TEXT SECTION ▸
────────────────

The governor hailed the $42 million increase in Human Services funding, to finance the Pinnacle Plan mandated in settlement of major litigation brought against the state’s child services.
Fallin and Bingman expressed disapointment in the demise of the Insure Oklahoma program, the state’s system that provided premium support to the working poor with existing Medicaid dollars. The program always seemed endangered, but took a major blow when the Obama Administration declined to grant a waiver requested to allow continued use of Medicaid monies for the premium supports.
The governor advocated and the Senate considered a proposal to use tobacco tax money to keep Insure Oklahoma, but Speaker Shannon said a few day’s before session’s end he did not want to see taxpayer dollars used to provide insurance. The possible rescue bills died quickly after that.
Gov. Fallin said, in her press briefing, she did not anticipate calling a special session to grapple with Insure Oklahoma, but did not completely rule it out.
In response to questions from CapitolBeatOK, Shannon said, “I do not have a solution to the problems created by ObamaCare.” He also asserted, “Now that the Obama administration has fundamentally changed the way we do insurance, that program we’ve got to revisit.”
Asked if he also wanted to end programs such as the Federal Deposit Insurance Corporation (which guarantees bank deposits), federal crop supports and similar programs, Shannon commented that in government, “you get more of what you subsidize.”
Shannon was able to advance a variety of conservative policy objectives that were unsuccessful in the Senate, including a proposal to kill the Sooner State’s involvement with the Common Core Curriculum, a federal initiative. The issue will remain a hot-button, as Gov. Fallin and her ally Janet Barresi, superintendent of public instruction, continue to tout the concept. Bingman has said he supports the Common Core, but worries about unfunded mandates and costs in the program.
Shannon and Bingman, along with both chambers of the Legislature, agreed on a significant pension reform, creating an optional defined contribution program for new state employees (a system that has proven actuarially more sound that the defined benefit system that characterizes most government retirement programs).
Fallin signed several pension reforms but vetoed that one. She plans to push for consolidation of state pension administration next year. In response to a question from CapitolBeatOK, Fallin said when it comes to financial reforms within the state’s half-dozen pension plans, she believes a blend of “cash-basis” financing and a shift toward defined contribution plans for workers would be best.

────────────────

RECORDS SHOWN ▸
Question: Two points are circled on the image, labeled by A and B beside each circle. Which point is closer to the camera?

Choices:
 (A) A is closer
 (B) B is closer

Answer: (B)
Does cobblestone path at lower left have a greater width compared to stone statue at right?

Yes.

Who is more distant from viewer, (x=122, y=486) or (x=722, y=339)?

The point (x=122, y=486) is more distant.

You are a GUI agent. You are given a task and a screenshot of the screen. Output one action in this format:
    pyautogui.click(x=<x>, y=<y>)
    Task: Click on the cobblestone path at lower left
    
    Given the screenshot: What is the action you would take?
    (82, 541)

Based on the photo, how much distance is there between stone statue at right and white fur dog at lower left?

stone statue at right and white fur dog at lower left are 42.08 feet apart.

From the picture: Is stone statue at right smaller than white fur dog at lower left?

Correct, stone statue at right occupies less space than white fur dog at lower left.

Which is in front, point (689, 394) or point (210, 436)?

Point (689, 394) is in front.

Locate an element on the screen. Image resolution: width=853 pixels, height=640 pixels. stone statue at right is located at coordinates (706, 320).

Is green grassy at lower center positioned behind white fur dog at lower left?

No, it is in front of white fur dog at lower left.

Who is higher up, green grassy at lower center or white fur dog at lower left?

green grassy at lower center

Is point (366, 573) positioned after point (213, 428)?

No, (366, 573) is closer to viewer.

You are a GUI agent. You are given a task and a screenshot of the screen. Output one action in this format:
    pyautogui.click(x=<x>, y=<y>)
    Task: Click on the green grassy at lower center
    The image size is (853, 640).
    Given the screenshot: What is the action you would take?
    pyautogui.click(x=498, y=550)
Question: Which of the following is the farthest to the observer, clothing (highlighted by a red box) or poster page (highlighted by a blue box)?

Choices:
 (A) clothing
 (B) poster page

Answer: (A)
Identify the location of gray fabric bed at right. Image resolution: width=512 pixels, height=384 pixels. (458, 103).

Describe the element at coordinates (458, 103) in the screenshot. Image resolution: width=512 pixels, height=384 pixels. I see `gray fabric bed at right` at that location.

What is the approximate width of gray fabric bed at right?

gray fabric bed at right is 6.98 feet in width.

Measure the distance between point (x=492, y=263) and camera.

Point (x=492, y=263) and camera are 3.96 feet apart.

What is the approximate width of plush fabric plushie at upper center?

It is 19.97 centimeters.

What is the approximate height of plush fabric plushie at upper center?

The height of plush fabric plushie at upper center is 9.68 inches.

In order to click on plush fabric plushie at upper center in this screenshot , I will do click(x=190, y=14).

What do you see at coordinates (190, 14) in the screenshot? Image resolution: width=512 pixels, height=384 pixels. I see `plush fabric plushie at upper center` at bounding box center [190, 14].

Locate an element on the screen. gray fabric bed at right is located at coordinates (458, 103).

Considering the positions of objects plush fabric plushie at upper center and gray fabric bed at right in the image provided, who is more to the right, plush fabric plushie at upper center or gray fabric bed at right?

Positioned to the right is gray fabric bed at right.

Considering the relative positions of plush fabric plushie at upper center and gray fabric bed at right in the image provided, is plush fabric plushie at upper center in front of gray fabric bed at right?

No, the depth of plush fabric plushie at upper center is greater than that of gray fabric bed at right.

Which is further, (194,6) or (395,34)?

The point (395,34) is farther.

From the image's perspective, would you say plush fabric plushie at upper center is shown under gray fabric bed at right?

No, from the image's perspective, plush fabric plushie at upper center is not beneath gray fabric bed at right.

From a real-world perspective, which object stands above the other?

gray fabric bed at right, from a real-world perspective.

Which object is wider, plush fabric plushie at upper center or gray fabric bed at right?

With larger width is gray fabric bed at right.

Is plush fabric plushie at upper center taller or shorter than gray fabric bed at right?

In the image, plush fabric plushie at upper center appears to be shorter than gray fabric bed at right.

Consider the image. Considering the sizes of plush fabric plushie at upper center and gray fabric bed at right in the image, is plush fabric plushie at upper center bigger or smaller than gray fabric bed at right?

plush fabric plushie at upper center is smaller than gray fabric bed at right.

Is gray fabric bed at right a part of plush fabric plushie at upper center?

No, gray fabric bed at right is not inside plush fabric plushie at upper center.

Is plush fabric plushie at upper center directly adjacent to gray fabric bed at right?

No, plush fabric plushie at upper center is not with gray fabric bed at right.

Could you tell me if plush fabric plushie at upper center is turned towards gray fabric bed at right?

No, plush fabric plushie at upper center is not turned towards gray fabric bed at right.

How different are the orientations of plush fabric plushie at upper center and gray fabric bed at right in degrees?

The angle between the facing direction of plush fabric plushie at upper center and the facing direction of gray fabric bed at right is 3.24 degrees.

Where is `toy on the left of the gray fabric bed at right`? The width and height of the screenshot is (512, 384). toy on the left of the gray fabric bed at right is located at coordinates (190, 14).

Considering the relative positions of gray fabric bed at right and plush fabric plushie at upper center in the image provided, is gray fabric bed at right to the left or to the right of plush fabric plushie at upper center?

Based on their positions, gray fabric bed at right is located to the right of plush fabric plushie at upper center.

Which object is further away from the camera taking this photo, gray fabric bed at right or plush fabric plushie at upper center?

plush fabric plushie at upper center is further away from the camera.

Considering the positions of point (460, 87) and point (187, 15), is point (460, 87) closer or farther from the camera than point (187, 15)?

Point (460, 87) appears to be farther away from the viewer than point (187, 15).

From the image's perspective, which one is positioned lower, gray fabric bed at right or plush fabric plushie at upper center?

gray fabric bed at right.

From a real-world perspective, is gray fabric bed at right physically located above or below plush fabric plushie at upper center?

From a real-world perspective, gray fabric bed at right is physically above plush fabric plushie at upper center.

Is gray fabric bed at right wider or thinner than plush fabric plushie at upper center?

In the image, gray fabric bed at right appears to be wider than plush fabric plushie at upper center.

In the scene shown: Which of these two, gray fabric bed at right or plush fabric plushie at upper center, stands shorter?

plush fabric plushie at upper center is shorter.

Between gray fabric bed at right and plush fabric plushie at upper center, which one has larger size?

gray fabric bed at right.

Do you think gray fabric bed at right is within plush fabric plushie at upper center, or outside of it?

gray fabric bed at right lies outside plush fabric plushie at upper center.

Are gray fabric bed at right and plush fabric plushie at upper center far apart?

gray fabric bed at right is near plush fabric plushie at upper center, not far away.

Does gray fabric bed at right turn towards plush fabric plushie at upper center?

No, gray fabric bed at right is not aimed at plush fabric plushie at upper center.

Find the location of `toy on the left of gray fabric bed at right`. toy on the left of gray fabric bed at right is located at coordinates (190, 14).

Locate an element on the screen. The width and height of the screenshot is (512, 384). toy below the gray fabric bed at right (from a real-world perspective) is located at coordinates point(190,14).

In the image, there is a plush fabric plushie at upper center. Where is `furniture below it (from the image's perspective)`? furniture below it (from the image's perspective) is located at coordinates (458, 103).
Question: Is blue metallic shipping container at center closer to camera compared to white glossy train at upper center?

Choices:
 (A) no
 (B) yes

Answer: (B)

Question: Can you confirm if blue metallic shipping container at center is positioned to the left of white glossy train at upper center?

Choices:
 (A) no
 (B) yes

────────────────

WORK INSTRUCTIONS ▸
a – Repeat the passage of the article on Oklahoma's legislative session starting at "Shannon was able" and ending at "in the program.".
b – Using the article on Oklahoma's legislative session, explain in one to three sentences why Insure Oklahoma took a major blow.
c – Resume the article on Oklahoma's legislative session from where it stops.

RESPONSES PER TASK ▸
a –
Shannon was able to advance a variety of conservative policy objectives that were unsuccessful in the Senate, including a proposal to kill the Sooner State’s involvement with the Common Core Curriculum, a federal initiative. The issue will remain a hot-button, as Gov. Fallin and her ally Janet Barresi, superintendent of public instruction, continue to tout the concept. Bingman has said he supports the Common Core, but worries about unfunded mandates and costs in the program.

b – Insure Oklahoma provided premium support to the working poor using existing Medicaid dollars. It took a major blow when the Obama Administration declined to grant a requested waiver that would have allowed Medicaid monies to continue being used for those premium supports.

c –
Proposals for museum financing – the American Indian Cultural Center in Oklahoma City and the OK Pops Center in Tulsa – were widely expected to provide fireworks and debate theatrics in the final days of the session, but were pulled after the Moore tornado.
One issue that remained divisive to the end was a possible pay increase for state Highway Patrol Troopers. Fallin had consistently said she wants to await results of a government employees pay study before deciding on increases for any group of state workers. Both Bingman and Shannon had indicated sympathy for a troopers’ compensation hike.
After the May 20 tornado, Shannon issued a press release that appeared to indicate agreement among Republican leaders to support a trooper pay hike – something many Democrats had long supported. Although the release coupled the pay hike with the $45 million Rainy Day Fund expenditure to finance the state’s share in emergency response, Shannon insisted in his closing press conference that he had never insisted on a trooper’s pay hike as the way to assure passage of the $45 million in spending.
Bingman supported that view, saying he never “had the impression “the Speaker” was saying trooper pay was required in order to get” the storm relief passed. As for Gov. Fallin, she told reporters, “I never had that discussion with the speaker.” In the end, the trooper pay proposal languished and died – but will likely be resurrected in February 2014, when the Legislature reconvenes.